Why We Shouldn’t Raid Special Funds to Balance the General Fund

Read the full briefing paper here.

By Marc Stier

Last November we elected a President who reminds many of us of a cranky uncle who sits at the far end of the Thanksgiving or Christmas table, muttering under his breath about the “damn government” and “wasted taxes” and, quite often, “those people who cause all the trouble.” When you try to engage him in discussion, you find that he has a ready – and extremely simplistic – answer to every question, one that is lacking in any detailed understanding of what government actually does and that assumes that “it’s very simple to do x or y” if not for conniving politicians. And if you try to point out to him that government is not quite so simple, he is quick to point to some over the top blog post or email that assures them that, yes, it is all very simple.

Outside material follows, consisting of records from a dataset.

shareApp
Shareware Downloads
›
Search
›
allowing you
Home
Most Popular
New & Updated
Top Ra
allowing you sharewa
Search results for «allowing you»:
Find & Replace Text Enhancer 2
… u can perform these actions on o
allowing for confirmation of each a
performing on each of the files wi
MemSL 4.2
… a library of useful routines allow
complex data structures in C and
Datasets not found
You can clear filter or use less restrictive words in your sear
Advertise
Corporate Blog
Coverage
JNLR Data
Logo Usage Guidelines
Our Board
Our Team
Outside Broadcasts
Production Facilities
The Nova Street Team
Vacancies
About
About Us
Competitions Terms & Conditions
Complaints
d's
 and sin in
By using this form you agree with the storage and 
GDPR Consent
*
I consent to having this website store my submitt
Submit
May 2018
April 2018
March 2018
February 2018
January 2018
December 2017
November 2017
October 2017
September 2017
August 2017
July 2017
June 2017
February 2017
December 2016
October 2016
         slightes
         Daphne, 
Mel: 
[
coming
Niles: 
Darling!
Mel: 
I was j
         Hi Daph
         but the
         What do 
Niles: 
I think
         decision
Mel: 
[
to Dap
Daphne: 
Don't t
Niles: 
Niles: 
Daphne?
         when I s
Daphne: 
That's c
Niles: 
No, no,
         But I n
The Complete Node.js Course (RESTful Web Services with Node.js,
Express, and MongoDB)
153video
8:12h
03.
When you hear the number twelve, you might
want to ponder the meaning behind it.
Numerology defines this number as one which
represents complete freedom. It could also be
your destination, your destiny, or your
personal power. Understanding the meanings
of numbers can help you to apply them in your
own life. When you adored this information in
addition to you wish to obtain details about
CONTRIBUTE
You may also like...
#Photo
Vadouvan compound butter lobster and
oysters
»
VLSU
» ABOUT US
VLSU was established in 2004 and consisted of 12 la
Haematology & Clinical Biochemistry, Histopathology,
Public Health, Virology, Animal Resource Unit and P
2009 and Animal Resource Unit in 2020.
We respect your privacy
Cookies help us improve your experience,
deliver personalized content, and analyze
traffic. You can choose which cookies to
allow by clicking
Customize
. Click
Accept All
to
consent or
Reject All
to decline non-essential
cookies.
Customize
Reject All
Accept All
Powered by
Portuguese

Right now, some Republican members of the House of Representatives, with the support of outside advocates, are readying a plan to borrow massively, perhaps up to more than $2 billion, from many of the 100 or so special funds that, along with the General Fund, are part of the state budget. Their justification for doing so is that, at the end of each year, many of these funds have a surplus. So it seems easy enough to shift those surpluses – money they are quick to say is “just sitting there not doing anything” – into the General Fund. Voila, the state’s budget deficit is solved, and we don’t have to raise taxes. 

And if you doubt that this plan makes sense, they can point you to a blog post or two that gives some assurance about it. Indeed, those posts egg them on by calling those special funds the “shadow budget,” as if there are places where large sums of money are being hidden by our politicians.

This plan, however, is one more example of the know-nothing politics that from time to time overtakes both parties in American politics, but today especially afflicts Republicans. This idea appears to be coming from supporters of Speaker of the House Mike Turzai who is determined never to raise taxes under any circumstances and believes that there is some “simple solution” that will make it possible to avoid a tax increase this year. 

In this paper, we examine this plan, first from a theoretical point of view and then by looking at a few of those state funds. We conclude that is it is largely based on a misunderstanding of how government works in Pennsylvania and elsewhere.